§ Work order
Would you return the listing that follows exactly, leaving its pictures behind?

§ Source material
________________
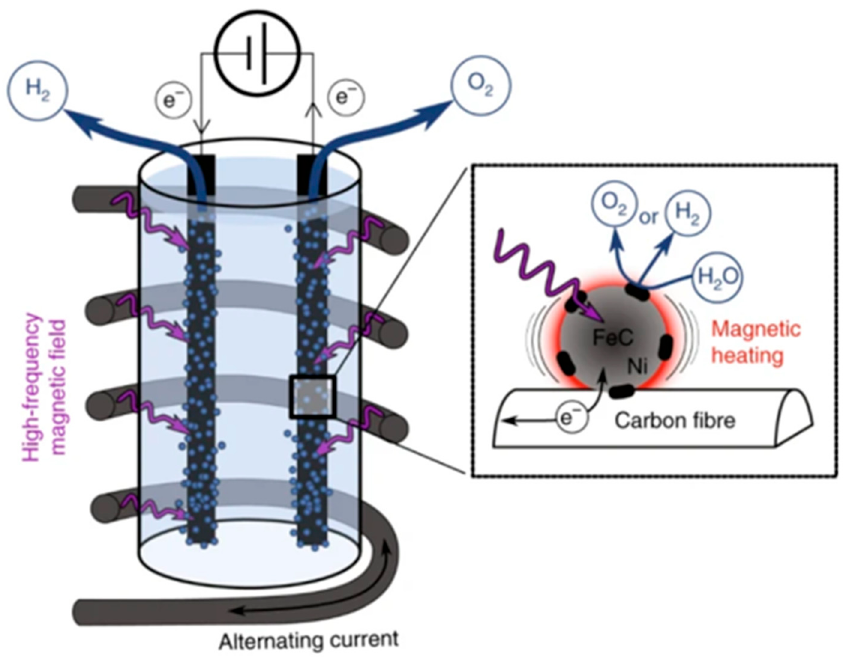
Figure 15. Application of magnetic heating in electrolysis of water for hydrogen production [88].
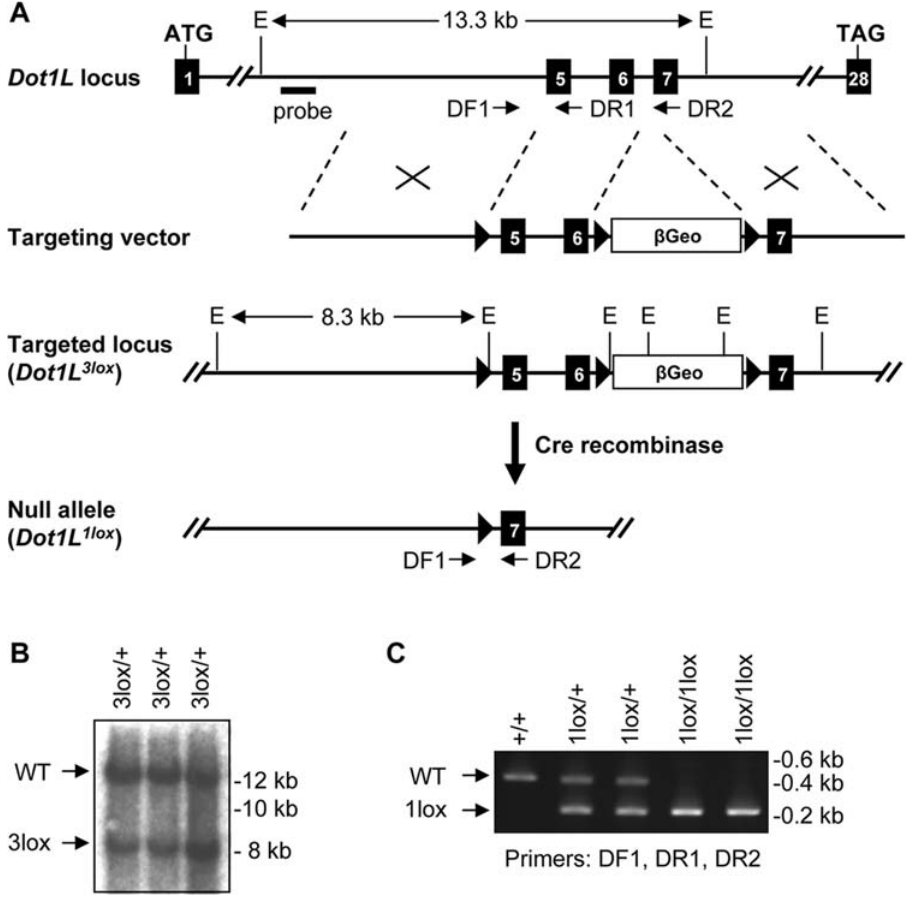
Figure 1. Generation of mutant Dot1L alleles in mice. (A) Schematic depiction of the strategy used to generate the Dot1L 3lox and Dot1L 1lox alleles. The exons are numbered. The locations of the Southern probe and PCR primers (DF1, DR1, and DR2) used for genotyping, as well as the sizes of the diagnostic fragments recognized by the Southern probe, are indicated (E, Eco RI). loxP sites are shown as triangles. (B) Southern blot analysis of Eco RI-digested genomic DNA probed with an 860-bp 5 9 probe external to the targeting vector. The presence of the 8.3-kb band confirms homologous recombination. (C) PCR genotyping of DNA from ES cells. WT, 485 bp; 1lox, 233 bp.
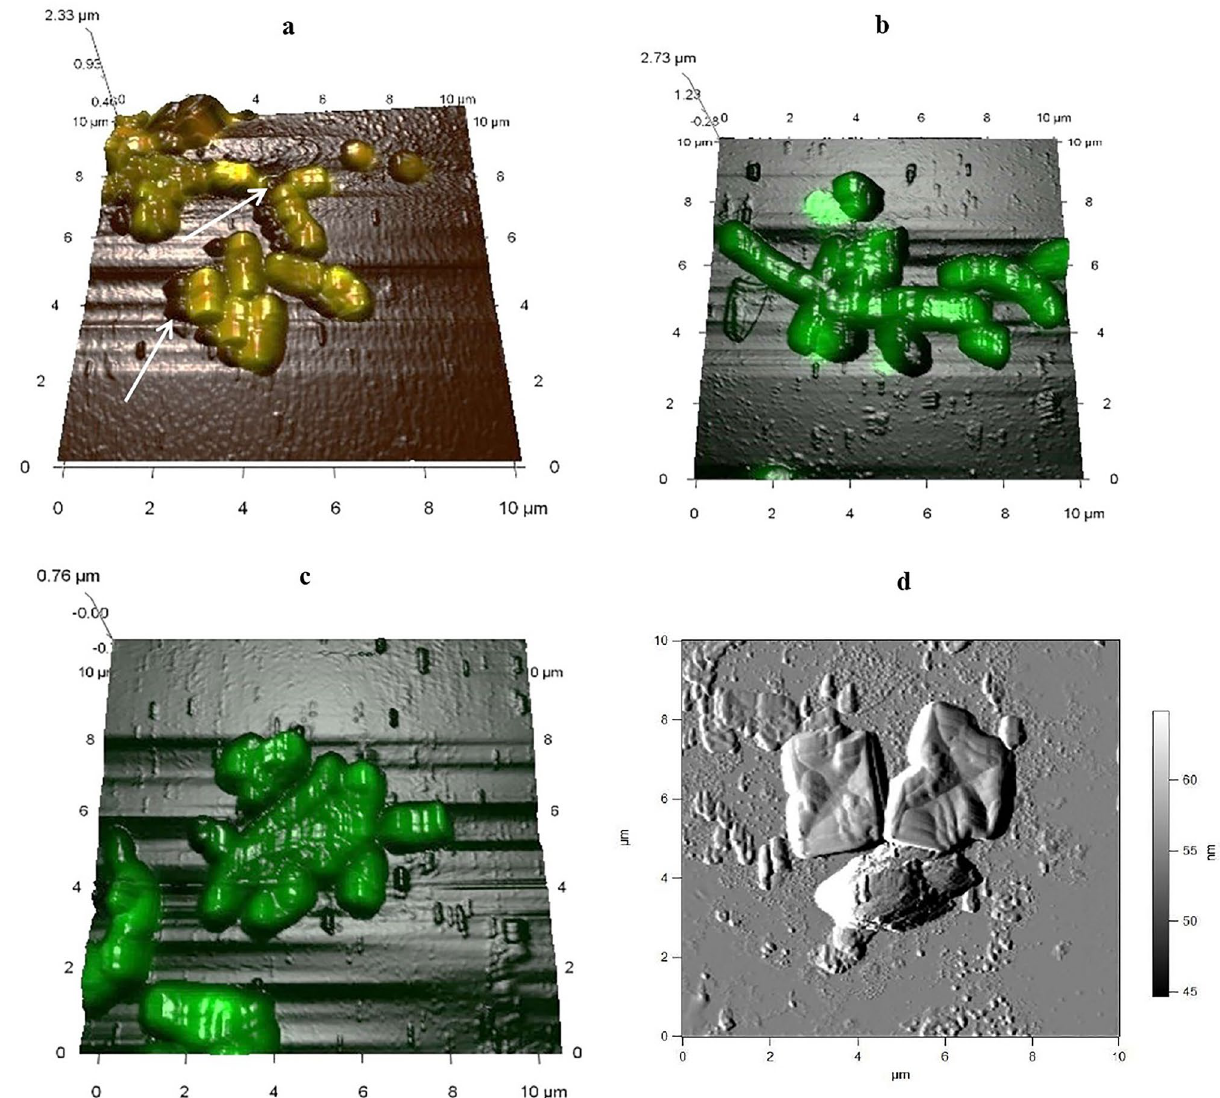
Figure 4. Combined AFM/CLSM images of Rhodococcus cells after 9 days of n- hexacosane biodegradation. Experimental variants: ( a ) R. opacus IEGM 262 grown in the presence of 0.2% (w/w) n- hexacosane; ( b ) R. opacus IEGM 262 grown in the presence of 0.2% (w/w) D-glucose (biotic control); ( c ) R. erythropolis IEGM 212 grown in the presence of 0.2% (w/w) n- hexacosane; ( d ) cell-free medium with 0.2% (w/w) n- hexacosane (abiotic control). Cells are stained with LIVE/DEAD® Bac Light™ Bacterial Viability Kit: green—living cells, mixed green/ red—living but partially damaged or unstained cells, black—abiotic objects (hydrocarbon particles). Arrows show hydrocarbon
________________
§ Final answer
Figure 15. Application of magnetic heating in electrolysis of water for hydrogen production [88].
Figure 1. Generation of mutant Dot1L alleles in mice. (A) Schematic depiction of the strategy used to generate the Dot1L 3lox and Dot1L 1lox alleles. The exons are numbered. The locations of the Southern probe and PCR primers (DF1, DR1, and DR2) used for genotyping, as well as the sizes of the diagnostic fragments recognized by the Southern probe, are indicated (E, Eco RI). loxP sites are shown as triangles. (B) Southern blot analysis of Eco RI-digested genomic DNA probed with an 860-bp 5 9 probe external to the targeting vector. The presence of the 8.3-kb band confirms homologous recombination. (C) PCR genotyping of DNA from ES cells. WT, 485 bp; 1lox, 233 bp.
Figure 4. Combined AFM/CLSM images of Rhodococcus cells after 9 days of n- hexacosane biodegradation. Experimental variants: ( a ) R. opacus IEGM 262 grown in the presence of 0.2% (w/w) n- hexacosane; ( b ) R. opacus IEGM 262 grown in the presence of 0.2% (w/w) D-glucose (biotic control); ( c ) R. erythropolis IEGM 212 grown in the presence of 0.2% (w/w) n- hexacosane; ( d ) cell-free medium with 0.2% (w/w) n- hexacosane (abiotic control). Cells are stained with LIVE/DEAD® Bac Light™ Bacterial Viability Kit: green—living cells, mixed green/ red—living but partially damaged or unstained cells, black—abiotic objects (hydrocarbon particles). Arrows show hydrocarbon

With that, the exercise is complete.